International Air Transport Association, is another organization under the United Nations taking care of Civil Aviation. Airlines follow IATA codes for printing airport from/to names on the tickets, and boarding passes, and the cargo agents use IATA names.
IATA codes are of 3 letters, prominent to the airport name, like LAX for Los Angeles. DEL for Delhi. These names are easy to identify, unlike ICAO. Hence we can say that purpose of the ICAO location Indicator is primarily for operational basis, used by pilots, ATC, and dispatch; whereas the IATA name is mainly used on documents for easy identification.
Does Every Airport Have a Code?
Every airport/ airstrip will have a common name that all pilots may refer to but need not necessarily have ICAO or IATA name. It is just mandatory for ICAO contracting states to have ICAO and IATA names for airports used in civil aviation.
Talking about the size, with naming; any airport can qualify for approval of ICAO codes, it’s just the authority needs to mention the size of the runway, taxiways, apron, and the approved aircraft for operations on that airfield.

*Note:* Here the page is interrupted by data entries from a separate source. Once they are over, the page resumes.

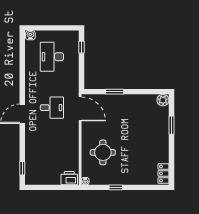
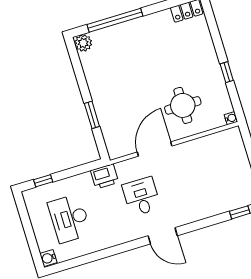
desk: (52, 57) -> (69, 218), turned 90
door: (80, 109) -> (155, 149), moved
window: (171, 125) -> (115, 20), width x2.11
printer: (69, 178) -> (105, 176), moved, turned -90

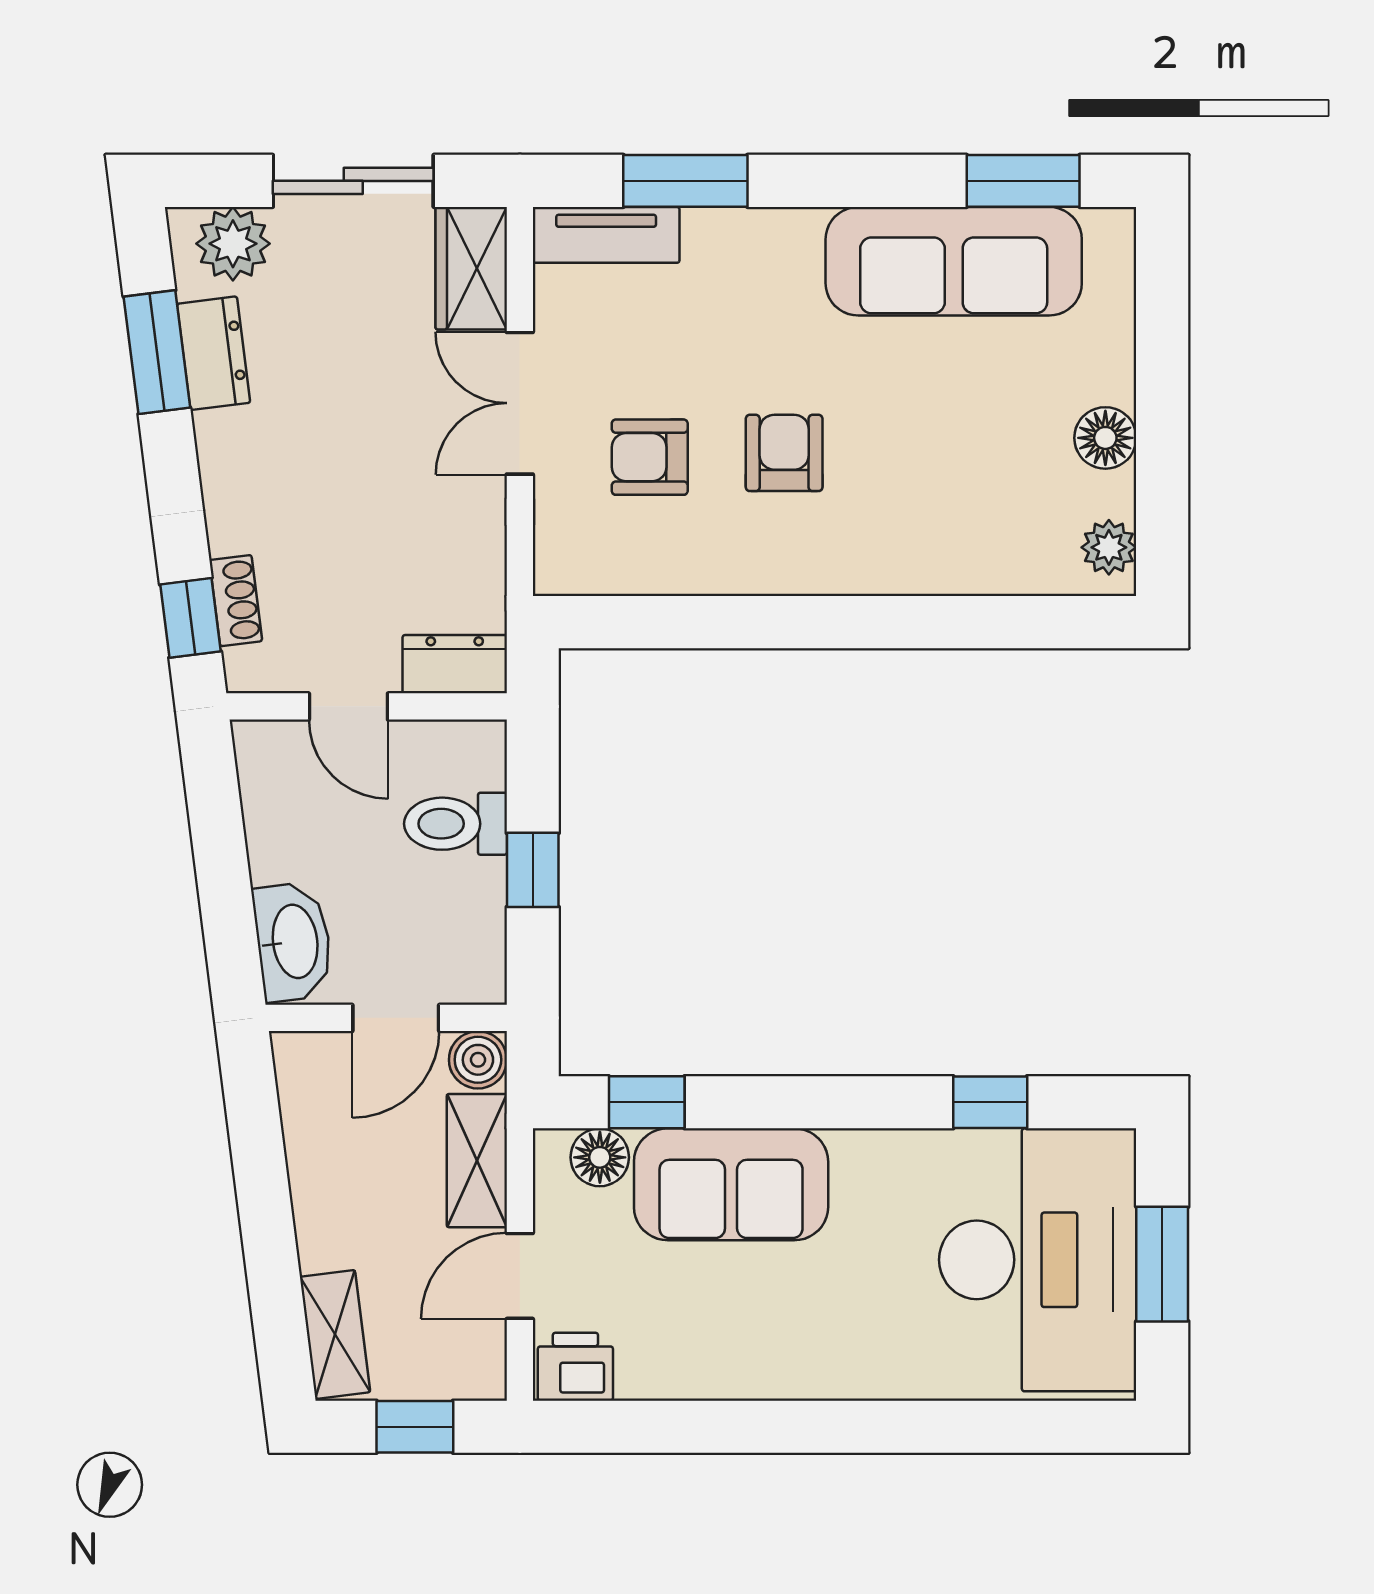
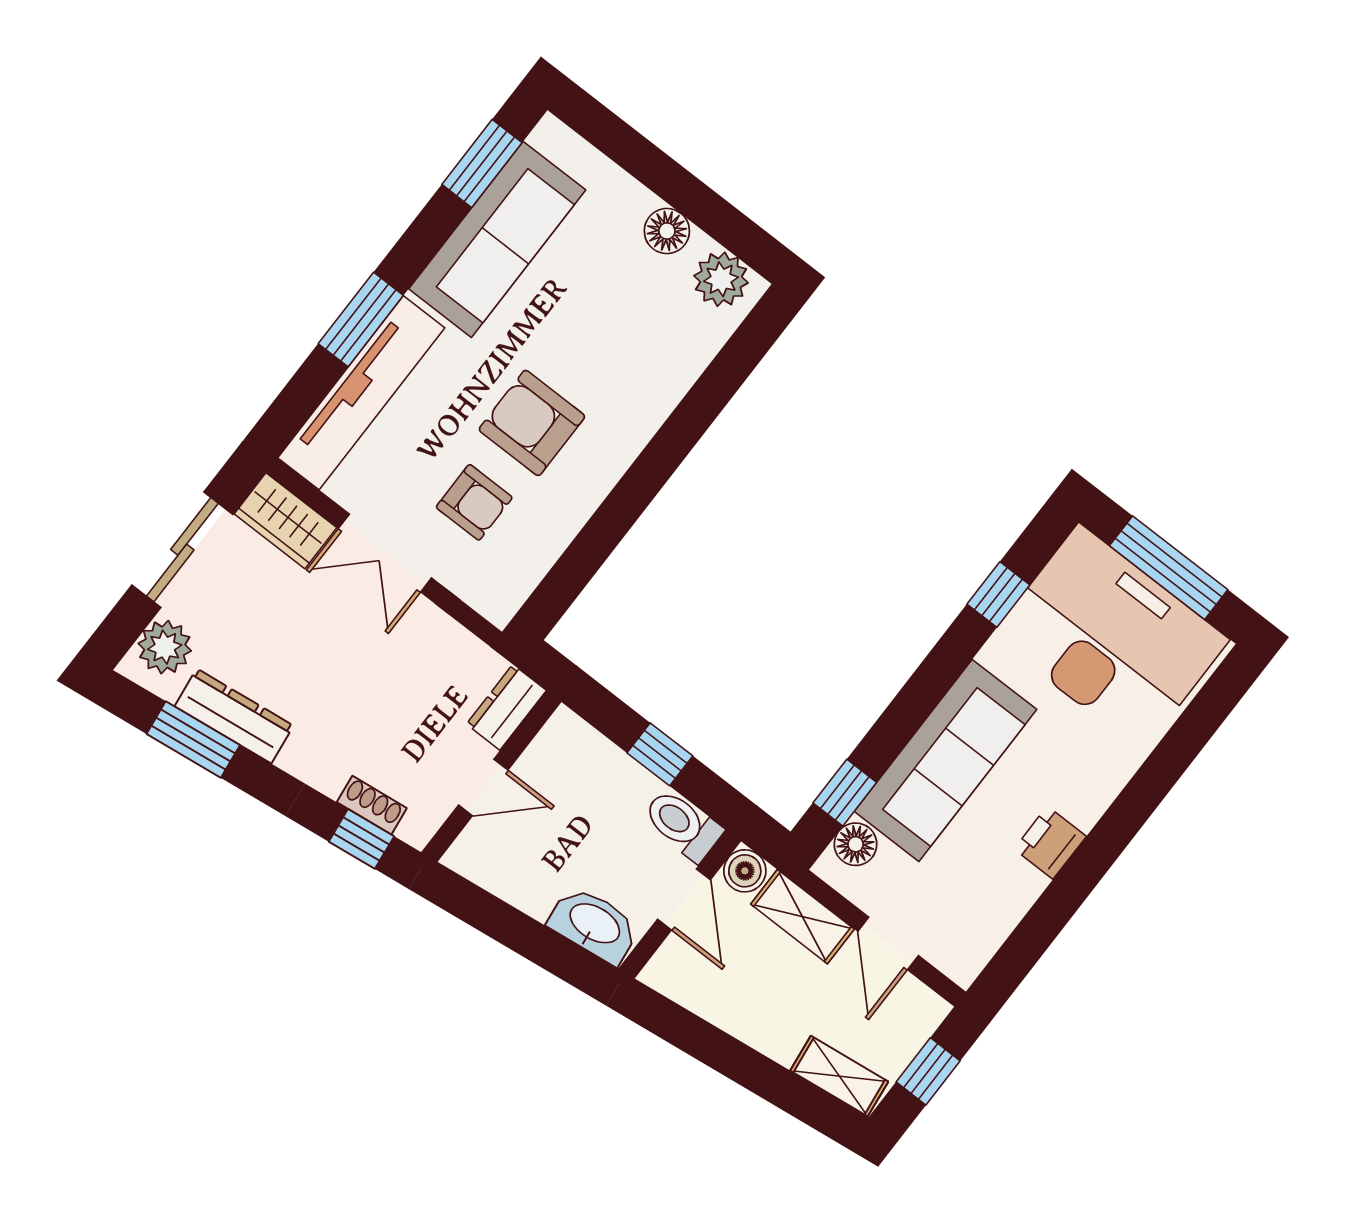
window: (685, 181) -> (361, 320), moved
tv unit: (606, 235) -> (361, 393), width x1.92, depth x1.29
dresser: (214, 353) -> (234, 716), width x1.44
armchair: (784, 453) -> (532, 423), width x1.38, depth x1.38
armchair: (650, 457) -> (474, 502), turned -90
plant: (1109, 547) -> (721, 279), width x1.38, depth x1.38
toilet: (456, 824) -> (683, 825), moved, turned 90
sofa: (731, 1184) -> (945, 760), width x1.36
window: (1162, 1264) -> (1169, 568), width x1.44
printer: (575, 1367) -> (1050, 843), moved

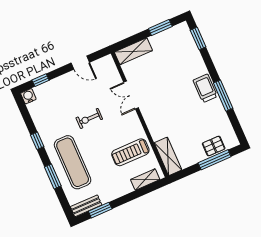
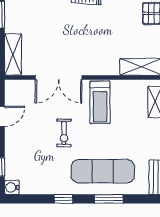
double door: (131, 95) -> (59, 77), width x1.37
treadmill: (130, 152) -> (100, 102), moved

Below is the list of a few AFSRA based on countries:
F- Central and South Africa
O- Middle East
R- West Pacific Area
S- South America
V- East and West Asia
W- Brunei, Indonesia, Malaysia, Singapore, Southern South East Asia
How Do Airports Get an ICAO Code?
Usually, the airport is first constructed and made operational ready with a basic commercial name, with which everyone refers, like – IGI international airport, Delhi. Then the airport authority allots the 3rd and 4th letters and combines them with the AFSA and area code, to make 4 letter location indicator.
Once ready, the airport authority or the aviation governing authority requests approval from ICAO and IATA for associated codes, and when approved, these location indicators can be published on various aviation charts and publications.
In case the code matches with other airports of the same area or the Organisation feels that the code can form some confusion on an operational basis which may hamper safety, in that case, the organization asks the airport authority to change the code formation with suitable requirements. ICAO/IATA codes can be changed or deregistered based on the request made by the airport authority.